Review: The Confessions of Catherine de Medici by C.W. Gortner

While I am a self-professed avid fan of English or British historical fiction, this book, number 70 for the year, is my first foray into French historical fiction, though it takes place around the same period of time as many of my Alison Weir and Philippa Gregory novels:  The Confessions of Catherine de Medici, by C.W. Gortner.

Last in line of the once-prestigious, now-reviled Italian Medici family, Catherine is only a girl when she is betrothed to the dauphin of France.  Forced to make her home in a strange country, given in marriage to a prince who openly keeps a mistress, it is years before Catherine is able to carve out a life for herself and her children, desperate to ensure her destiny and their legacies.  But she is beset by enemies from all sides -- the Protestant Huguenots, who struggle for equality and acceptance; the Guise family, who want to see the existing monarchy topple; and even the ones she loves.  And Catherine must use everything in her power to keep her crown, and her life.  

This is the story of France's most notorious queen before Marie Antoinette.  Catherine de Medici is almost constantly reviled for the dark decadence that surrounded her reign, and is well known for ruling the country through her sons with an iron fist.  Her lifetime is noted as one of the darkest times in French history (obviously before the French Revolution), involving wars of succession and religion.  Catherine has been accused of witchcraft -- she was a patroness of astrologers and particularly of the mystic Nostradamus -- and there are few tragedies during her lifetime that were not attributed to her, directly or indirectly.

Yet it is difficult to hate Catherine in this telling of her story.  In the afterward, author Gortner says that she struggled to look beyond the evil reputation that surrounded de Medici to find a sympathetic character underneath.  The incredible tragedies of Catherine's lifetime include the deaths of eight of her children -- only two survived her -- and an often brutal war for religious tolerance.  During a time in history where religious persecution was rampant and the Inquisition was wreaking terrible cruelty in Spain, Catherine de Medici struggled for the first part of her life to keep religious intolerance at bay.  Yet she is blamed as the ringleader of the terrible St.
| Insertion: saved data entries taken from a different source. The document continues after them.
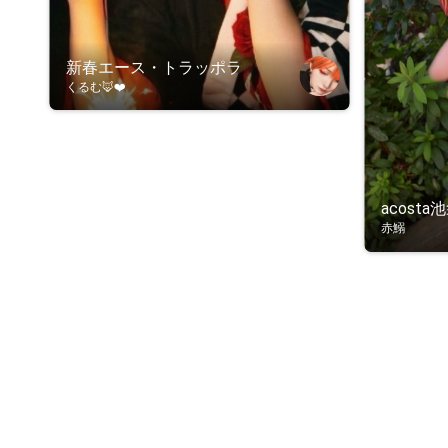
新春エース・トラッポラ
くるむ🦊❤️
acosta
赤鰯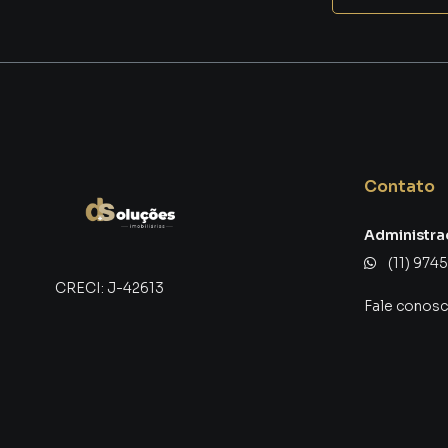
Contato
Administra
(11) 974
CRECI:
J-42613
Fale conos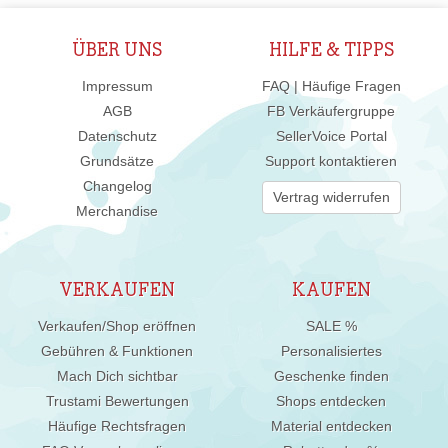
ÜBER UNS
HILFE & TIPPS
Impressum
FAQ | Häufige Fragen
AGB
FB Verkäufergruppe
Datenschutz
SellerVoice Portal
Grundsätze
Support kontaktieren
Changelog
Vertrag widerrufen
Merchandise
VERKAUFEN
KAUFEN
Verkaufen/Shop eröffnen
SALE %
Gebühren & Funktionen
Personalisiertes
Mach Dich sichtbar
Geschenke finden
Trustami Bewertungen
Shops entdecken
Häufige Rechtsfragen
Material entdecken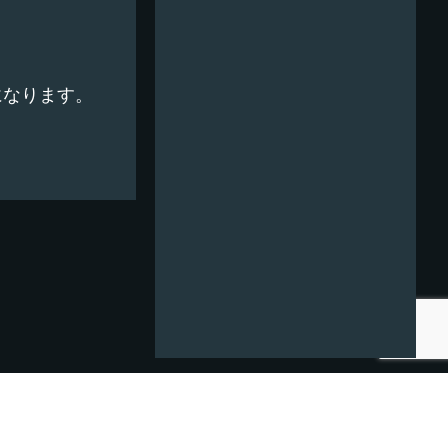
になります。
Bartholomew's Day Massacre of French Protestants, although there is no direct tie between her and the orders.  Gortner struggles to make Catherine a character that the reader does not despise, trying to show her obvious motivations of keeping her sons alive and her title intact.

The book is very good, and the further I got into it, the more difficult it was to put it down.  While the names became difficult to keep straight at times (there are so many Francois and Henris!), it was a compelling story.  I didn't manage to feel quite 100% sympathetic towards Catherine -- I felt at times like Gortner was modeling her after The Lion In Winter's Eleanor of Aquitaine: scheming and manipulating her children onto the throne, whatever the cost may be.  But whatever her motives or disposition, she makes a compelling and fascinating heroine.